I think 5% per year is often considered normal by the dealers.


----------



## Pudsey_Bear (Sep 25, 2008)

Over the 5 vans we've had since 2007 I reckon we're down about £4k not counting running or using costs of course, this is due to making a profit on two of them.


----------



## Revise (May 13, 2012)

I bought new so I know I am going to lose a lot when (or if) I come to sell it. But if you worry about depreciation you would buy the cheapest of everything. 
I have never made a profit on any car or caravan and I know I won't in the motorhome. 

I have lost £7 my last caravan over 3 years but what I did make was a lot of great memories that money cannot buy. Everything has a price but happiness is free.


----------



## Jamsieboy (Jan 14, 2011)

Cabby
I think the figure is much higher!
In many ways it depends on what you buy.
If purchasing a new van then the depreciation in the early years will be much higher. If buying a new high value van then the early years hit even higher.
On the other hand if you buy an older van and keep it a few years the depreciation could even be lower than your figure I suspect.
Having bought three new vans over a 7 year period I can truthfully say I will be keeping this one for YEARS.


----------



## GMJ (Jun 24, 2014)

I bought our Bess E795 in June last year and sold it in June this year. After I took off the satellite system; kept the TV and loads of other stuff that came with it; sold loads of other stuff; and added it up....it only cost us just under £2k for a years motorhoming in terms of depreciation.

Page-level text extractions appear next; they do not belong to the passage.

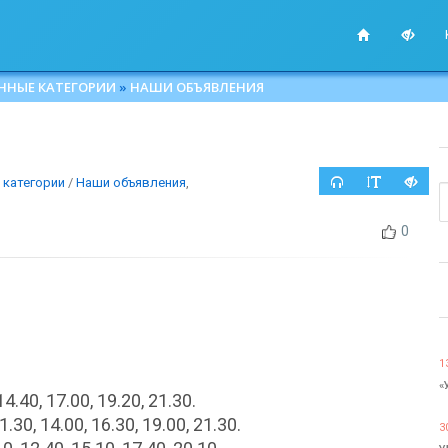
ННЫЕ КАТЕГОРИИ
»
НАШИ ОБЪЯВЛЕНИЯ
категории
/
Наши объявления
,
0
1
«
4.40, 17.00, 19.20, 21.30.
30, 14.00, 16.30, 19.00, 21.30.
3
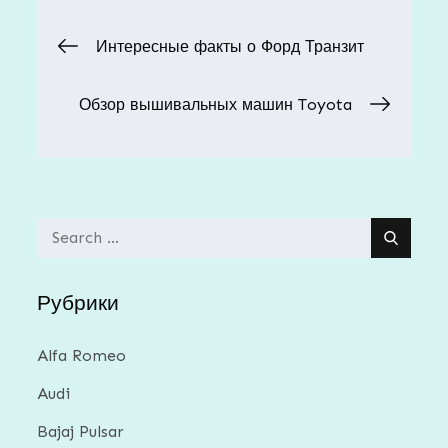
Навигация
Интересные факты о Форд Транзит
по
Обзор вышивальных машин Toyota
записям
Search
for:
Рубрики
Alfa Romeo
Audi
Bajaj Pulsar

When I bought her I did my research and the price I paid was not inflated (or else I wouldn't have paid it) compared to other examples on the market at the time.

Result!!:grin2:

Graham:smile2:


----------



## Stanner (Aug 17, 2006)

I bought a motorhome for £14,000 early in 2009 and sold it for £12,000 early last year.

Did an exchange to NZ with it in 2012/13 that saved us around £3000 in hire charges.

The guy who bought it last year used it almost continually throughout the year and a bit he owned it as he is heavily into model aircraft flying and so used it almost every weekend plus a lot of weekdays as well.

He traded it in a couple of months ago for a new Autotrail and got back all but £5 of what he paid for it.

Brownhills traded it to Wellsbridge and Wellsbridge have just sold it for £16,995.


----------



## Pudsey_Bear (Sep 25, 2008)

It's easy to make money buying and sell MHs, you just need to buy the right vans at the right price, you make your profit when buying, if we had a few grand in the bank to play with, I'd have a dabble, it's a pain buying and selling just one van if you intend using it, Donation via Paypal > >


----------



## nicholsong (May 26, 2009)

Cabby

You did not specify whether you are looking to establish a depreciation figure for MHs bought new or s/h.

Anyway the depreciation is more likely to be a % according to purchase price.

As has been said on a new one it is a steep curve in first years.

On s/h it may be more linear but to take my 12 year MH bought at 6 years - applying £2,400 pa would value a N+B ARTO 2003 with 36,000 miles at £13,000. I hope not.

On a top of range Cathargo s/h you might be right with £2,400 but same % on mine wold be half that figure.

Geoff


----------



## HermanHymer (Dec 5, 2008)

I bought mine 4yrs old in 2008 for £25500. Just renewed insurance. I wanted cover for £22500 after researching similar mh for sale. MHF insisted I insure fir £24000. Not much in it so I didnt argue (much). Guess I got a bargain - but that I know as it is a leftie and Brownhills wanted it off their books.


----------



## aldra (Jul 2, 2009)

Have not a clue 

Bought ours new at 47 , it should have been 54, but it was the year before model which we wanted
So we spent 10 on extras, gas generater, solar, inverter, air con,gas low ,two batteries, awning etc

And we will prob die before we replace it

So we will lose nothing

The kids might

But that's life
Aldra


----------



## cabby (May 14, 2005)

Forgot on here one has to cross the T's and dot the eyes.>>

The owners I spoke to and to include myself, buying new and keeping for a period of at least 8 years, but working on a 10 year period. Initial outlay of around £55k.
make note those vehicles would now cost you around £68k.
Plus profit was not an interest in this thread really, however I could start a thread on who has made the best profit over the last 5 years if anyone is interested.:wink2::wink2:

cabby


----------